- _Stored data entries_:
******************************
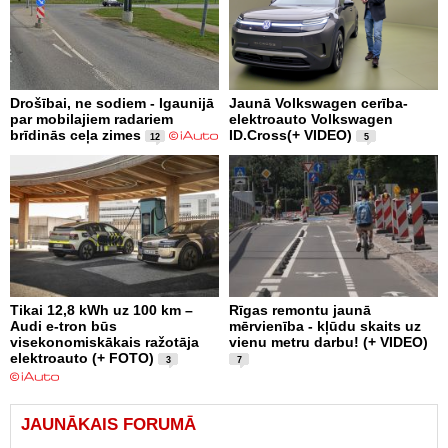
Drošībai, ne sodiem - Igaunijā
Jaunā Volkswagen cerība-
par mobilajiem radariem
elektroauto Volkswagen
brīdinās ceļa zimes
ID.Cross(+ VIDEO)
12
5
Tikai 12,8 kWh uz 100 km –
Rīgas remontu jaunā
Audi e-tron būs
mērvienība - kļūdu skaits uz
visekonomiskākais ražotāja
vienu metru darbu! (+ VIDEO)
elektroauto (+ FOTO)
3
7
JAUNĀKAIS FORUMĀ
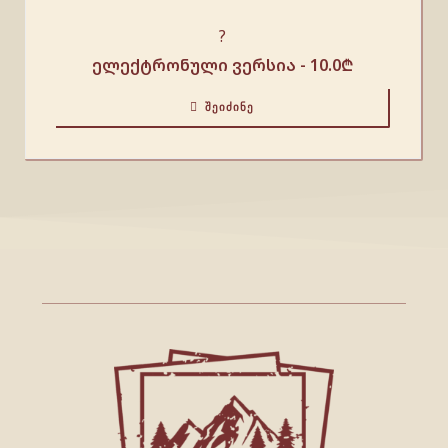
?
ელექტრონული ვერსია -
10.0
₾
ᲨᲔᲘᲫᲘᲜᲔ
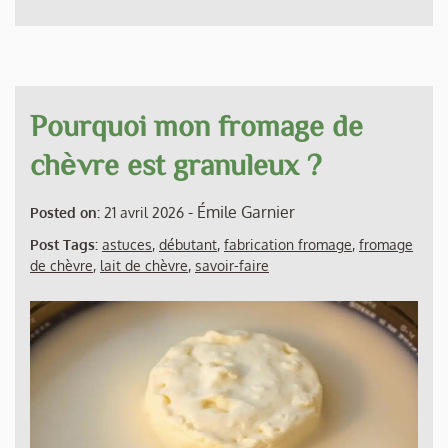
Pourquoi mon fromage de
chèvre est granuleux ?
-
Émile Garnier
Posted on:
21 avril 2026
Post Tags:
astuces
,
débutant
,
fabrication fromage
,
fromage
de chèvre
,
lait de chèvre
,
savoir-faire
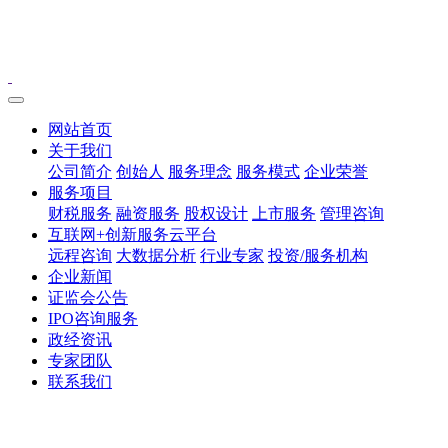
网站首页
关于我们
公司简介
创始人
服务理念
服务模式
企业荣誉
服务项目
财税服务
融资服务
股权设计
上市服务
管理咨询
互联网+创新服务云平台
远程咨询
大数据分析
行业专家
投资/服务机构
企业新闻
证监会公告
IPO咨询服务
政经资讯
专家团队
联系我们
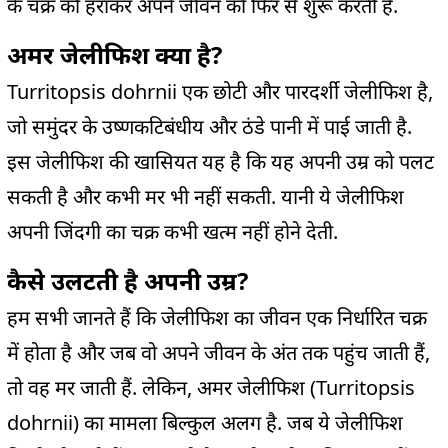
के चक्र को हराकर अपने जीवन को फिर से शुरू करती है.
अमर जेलीफिश क्या है?
Turritopsis dohrnii एक छोटी और पारदर्शी जेलीफिश है,
जो समुंदर के उष्णकटिबंधीय और ठंडे पानी में पाई जाती है.
इस जेलीफिश की खासियत यह है कि यह अपनी उम्र को पलट
सकती है और कभी मर भी नहीं सकती. यानी ये जेलीफिश
अपनी जिंदगी का चक्र कभी खत्म नहीं होने देती.
कैसे उलटती है अपनी उम्र?
हम सभी जानते हैं कि जेलीफिश का जीवन एक निर्धारित चक्र
में होता है और जब वो अपने जीवन के अंत तक पहुंच जाती हैं,
तो वह मर जाती हैं. लेकिन, अमर जेलीफिश (Turritopsis
dohrnii) का मामला बिल्कुल अलग है. जब ये जेलीफिश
******************************
- _Task to carry out_:
Copy all the records above exactly, but leave out the pictures.

- _Task output_:
Drošībai, ne sodiem - Igaunijā
Jaunā Volkswagen cerība-
par mobilajiem radariem
elektroauto Volkswagen
brīdinās ceļa zimes
ID.Cross(+ VIDEO)
12
5
Tikai 12,8 kWh uz 100 km –
Rīgas remontu jaunā
Audi e-tron būs
mērvienība - kļūdu skaits uz
visekonomiskākais ražotāja
vienu metru darbu! (+ VIDEO)
elektroauto (+ FOTO)
3
7
JAUNĀKAIS FORUMĀ
?
ელექტრონული ვერსია -
10.0
₾
ᲨᲔᲘᲫᲘᲜᲔ
Pourquoi mon fromage de
chèvre est granuleux ?
-
Émile Garnier
Posted on:
21 avril 2026
Post Tags:
astuces
,
débutant
,
fabrication fromage
,
fromage
de chèvre
,
lait de chèvre
,
savoir-faire
网站首页
关于我们
公司简介
创始人
服务理念
服务模式
企业荣誉
服务项目
财税服务
融资服务
股权设计
上市服务
管理咨询
互联网+创新服务云平台
远程咨询
大数据分析
行业专家
投资/服务机构
企业新闻
证监会公告
IPO咨询服务
政经资讯
专家团队
联系我们
के चक्र को हराकर अपने जीवन को फिर से शुरू करती है.
अमर जेलीफिश क्या है?
Turritopsis dohrnii एक छोटी और पारदर्शी जेलीफिश है,
जो समुंदर के उष्णकटिबंधीय और ठंडे पानी में पाई जाती है.
इस जेलीफिश की खासियत यह है कि यह अपनी उम्र को पलट
सकती है और कभी मर भी नहीं सकती. यानी ये जेलीफिश
अपनी जिंदगी का चक्र कभी खत्म नहीं होने देती.
कैसे उलटती है अपनी उम्र?
हम सभी जानते हैं कि जेलीफिश का जीवन एक निर्धारित चक्र
में होता है और जब वो अपने जीवन के अंत तक पहुंच जाती हैं,
तो वह मर जाती हैं. लेकिन, अमर जेलीफिश (Turritopsis
dohrnii) का मामला बिल्कुल अलग है. जब ये जेलीफिश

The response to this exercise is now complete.